[Opening Document text section]
# Info and Advice



## alexanddernigth (Oct 11, 2011)

Hello good afternoon,  I desire learn Aikido, I found 2 school near of my house. This are Sensei Guillermo Gomez in Aikidomiami and Gold Coast Aikikai. Any opinions or advice about who are the  better option, please.


----------



## Jenna (Oct 11, 2011)

alexanddernigth said:


> Hello good afternoon,  I desire learn Aikido, I found 2 school near of my house. This are Sensei Guillermo Gomez in Aikidomiami and Gold Coast Aikikai. Any opinions or advice about who are the  better option, please.


Both schools are of the same affiliation therefore what you will learn will differ not much from one to the other.  Best suggestion, as always, is to make contact with the school, go along and experience for yourself.  Some schools allow you to sit in.  Go with your gut reaction.  If it feels right to you when you walk in, that is a good sign.  If you get a bad vibe, do not disregard that.

Good luck with your choices


----------



## oaktree (Oct 11, 2011)

I have not trained or met with Sensei Gomez even though I pass his school every day in Coconut Grove. I most likely will check it out when I have time. I have met Wee Wow before and seen her class. She is very good at explaining things and really cares about her students.

There are also other Aikido teachers in the area depending on what you are looking for-WOW DUMLAO, GODAN


----------



## Cyriacus (Oct 11, 2011)

Jenna said:


> Both schools are of the same affiliation therefore what you will learn will differ not much from one to the other.  Best suggestion, as always, is to make contact with the school, go along and experience for yourself.  Some schools allow you to sit in.  Go with your gut reaction.  If it feels right to you when you walk in, that is a good sign.  If you get a bad vibe, do not disregard that.
> 
> Good luck with your choices


Yes - Im inclined to approve, mainly because since the two are teaching the same thing, its now a factor of who is teaching it. Its really an opportunity you dont usually get to choose your Instructor.


----------
[Closing Document text section]
- _Exercises_
#1 Using the Aikido thread, decide whether each statement agrees with it. Answer yes or no, and quote the words that settle it.
(a) Jenna says the two schools share the same affiliation.
(b) oaktree has trained with Sensei Gomez.
(c) Cyriacus disagrees with Jenna's advice.
#2 Answer these from the Aikido thread:
(a) Which two schools did alexanddernigth find near home?
(b) Where is the school that oaktree passes every day?
(c) Since both schools teach the same thing, what does Cyriacus say the choice now depends on?
The listing that comes next is from a separate source and has no connection to the Aikido thread.
[Opening Extracted data section]
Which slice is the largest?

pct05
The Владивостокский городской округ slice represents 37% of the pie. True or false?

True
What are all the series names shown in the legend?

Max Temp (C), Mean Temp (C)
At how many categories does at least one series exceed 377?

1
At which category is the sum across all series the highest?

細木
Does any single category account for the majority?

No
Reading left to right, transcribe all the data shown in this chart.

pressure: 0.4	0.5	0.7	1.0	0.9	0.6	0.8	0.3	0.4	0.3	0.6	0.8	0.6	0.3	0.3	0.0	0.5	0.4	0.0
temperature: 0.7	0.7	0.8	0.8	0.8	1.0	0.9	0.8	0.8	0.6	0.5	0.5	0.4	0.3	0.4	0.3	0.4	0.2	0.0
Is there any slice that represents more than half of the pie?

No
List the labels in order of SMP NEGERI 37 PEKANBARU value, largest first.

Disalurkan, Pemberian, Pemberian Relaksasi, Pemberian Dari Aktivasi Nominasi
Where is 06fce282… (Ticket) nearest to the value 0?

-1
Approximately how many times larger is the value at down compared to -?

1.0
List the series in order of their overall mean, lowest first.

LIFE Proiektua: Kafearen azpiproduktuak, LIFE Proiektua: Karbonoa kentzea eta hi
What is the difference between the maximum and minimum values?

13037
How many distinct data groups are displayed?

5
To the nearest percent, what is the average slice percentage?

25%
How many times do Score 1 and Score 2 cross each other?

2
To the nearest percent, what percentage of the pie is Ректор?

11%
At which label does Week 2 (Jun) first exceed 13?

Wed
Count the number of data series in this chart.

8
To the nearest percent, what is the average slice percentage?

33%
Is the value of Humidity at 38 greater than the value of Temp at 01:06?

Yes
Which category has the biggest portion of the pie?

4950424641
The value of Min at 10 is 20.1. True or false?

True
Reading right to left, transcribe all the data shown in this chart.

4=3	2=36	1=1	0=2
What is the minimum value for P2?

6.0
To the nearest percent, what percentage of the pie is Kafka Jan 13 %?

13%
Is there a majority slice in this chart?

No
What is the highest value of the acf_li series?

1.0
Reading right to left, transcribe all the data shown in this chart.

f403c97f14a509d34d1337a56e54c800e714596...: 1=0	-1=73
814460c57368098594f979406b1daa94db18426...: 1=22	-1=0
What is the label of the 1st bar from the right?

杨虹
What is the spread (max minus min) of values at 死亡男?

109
[Closing Extracted data section]
- _Written answers_
#1
(a) Yes: "Both schools are of the same affiliation"
(b) No: "I have not trained or met with Sensei Gomez"
(c) No: "Yes - Im inclined to approve"

#2
(a) Sensei Guillermo Gomez in Aikidomiami, and Gold Coast Aikikai
(b) Coconut Grove
(c) Who is teaching it